**Records for processing**:
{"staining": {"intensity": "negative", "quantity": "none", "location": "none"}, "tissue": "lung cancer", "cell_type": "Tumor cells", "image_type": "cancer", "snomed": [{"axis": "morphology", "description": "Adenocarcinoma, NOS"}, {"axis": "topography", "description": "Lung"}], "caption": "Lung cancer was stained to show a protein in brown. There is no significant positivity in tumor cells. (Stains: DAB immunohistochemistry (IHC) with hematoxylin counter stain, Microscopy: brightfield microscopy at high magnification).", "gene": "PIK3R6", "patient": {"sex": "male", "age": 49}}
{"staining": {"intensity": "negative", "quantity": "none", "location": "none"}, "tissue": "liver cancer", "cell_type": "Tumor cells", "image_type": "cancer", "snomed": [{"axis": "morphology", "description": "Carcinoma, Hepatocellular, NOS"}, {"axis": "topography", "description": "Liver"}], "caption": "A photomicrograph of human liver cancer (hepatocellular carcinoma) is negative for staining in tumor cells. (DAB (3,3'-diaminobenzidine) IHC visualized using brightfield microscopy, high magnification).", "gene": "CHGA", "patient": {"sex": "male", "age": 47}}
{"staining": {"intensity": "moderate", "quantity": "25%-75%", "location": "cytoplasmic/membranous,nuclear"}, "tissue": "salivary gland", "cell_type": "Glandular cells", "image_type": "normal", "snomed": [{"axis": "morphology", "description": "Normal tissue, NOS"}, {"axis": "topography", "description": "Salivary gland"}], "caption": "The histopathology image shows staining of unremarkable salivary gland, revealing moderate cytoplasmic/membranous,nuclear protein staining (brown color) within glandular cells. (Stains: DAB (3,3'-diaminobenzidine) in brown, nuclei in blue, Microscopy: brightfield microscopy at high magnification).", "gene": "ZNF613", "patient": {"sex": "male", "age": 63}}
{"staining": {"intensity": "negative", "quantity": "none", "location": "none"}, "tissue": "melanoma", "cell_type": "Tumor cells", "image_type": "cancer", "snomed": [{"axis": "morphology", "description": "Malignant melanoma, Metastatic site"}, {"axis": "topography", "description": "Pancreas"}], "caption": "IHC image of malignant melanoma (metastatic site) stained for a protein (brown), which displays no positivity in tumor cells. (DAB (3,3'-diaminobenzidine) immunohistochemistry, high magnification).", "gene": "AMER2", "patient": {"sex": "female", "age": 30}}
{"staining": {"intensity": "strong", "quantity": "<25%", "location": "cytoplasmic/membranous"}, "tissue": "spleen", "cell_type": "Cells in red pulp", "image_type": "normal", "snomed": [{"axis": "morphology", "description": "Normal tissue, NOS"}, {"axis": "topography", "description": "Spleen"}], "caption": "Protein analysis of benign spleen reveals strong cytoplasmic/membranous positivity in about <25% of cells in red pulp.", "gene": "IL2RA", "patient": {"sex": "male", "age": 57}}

**Work required**: For this exercise, retype each entry from above exactly as it stands.

**Output of the exercise**:
{"staining": {"intensity": "negative", "quantity": "none", "location": "none"}, "tissue": "lung cancer", "cell_type": "Tumor cells", "image_type": "cancer", "snomed": [{"axis": "morphology", "description": "Adenocarcinoma, NOS"}, {"axis": "topography", "description": "Lung"}], "caption": "Lung cancer was stained to show a protein in brown. There is no significant positivity in tumor cells. (Stains: DAB immunohistochemistry (IHC) with hematoxylin counter stain, Microscopy: brightfield microscopy at high magnification).", "gene": "PIK3R6", "patient": {"sex": "male", "age": 49}}
{"staining": {"intensity": "negative", "quantity": "none", "location": "none"}, "tissue": "liver cancer", "cell_type": "Tumor cells", "image_type": "cancer", "snomed": [{"axis": "morphology", "description": "Carcinoma, Hepatocellular, NOS"}, {"axis": "topography", "description": "Liver"}], "caption": "A photomicrograph of human liver cancer (hepatocellular carcinoma) is negative for staining in tumor cells. (DAB (3,3'-diaminobenzidine) IHC visualized using brightfield microscopy, high magnification).", "gene": "CHGA", "patient": {"sex": "male", "age": 47}}
{"staining": {"intensity": "moderate", "quantity": "25%-75%", "location": "cytoplasmic/membranous,nuclear"}, "tissue": "salivary gland", "cell_type": "Glandular cells", "image_type": "normal", "snomed": [{"axis": "morphology", "description": "Normal tissue, NOS"}, {"axis": "topography", "description": "Salivary gland"}], "caption": "The histopathology image shows staining of unremarkable salivary gland, revealing moderate cytoplasmic/membranous,nuclear protein staining (brown color) within glandular cells. (Stains: DAB (3,3'-diaminobenzidine) in brown, nuclei in blue, Microscopy: brightfield microscopy at high magnification).", "gene": "ZNF613", "patient": {"sex": "male", "age": 63}}
{"staining": {"intensity": "negative", "quantity": "none", "location": "none"}, "tissue": "melanoma", "cell_type": "Tumor cells", "image_type": "cancer", "snomed": [{"axis": "morphology", "description": "Malignant melanoma, Metastatic site"}, {"axis": "topography", "description": "Pancreas"}], "caption": "IHC image of malignant melanoma (metastatic site) stained for a protein (brown), which displays no positivity in tumor cells. (DAB (3,3'-diaminobenzidine) immunohistochemistry, high magnification).", "gene": "AMER2", "patient": {"sex": "female", "age": 30}}
{"staining": {"intensity": "strong", "quantity": "<25%", "location": "cytoplasmic/membranous"}, "tissue": "spleen", "cell_type": "Cells in red pulp", "image_type": "normal", "snomed": [{"axis": "morphology", "description": "Normal tissue, NOS"}, {"axis": "topography", "description": "Spleen"}], "caption": "Protein analysis of benign spleen reveals strong cytoplasmic/membranous positivity in about <25% of cells in red pulp.", "gene": "IL2RA", "patient": {"sex": "male", "age": 57}}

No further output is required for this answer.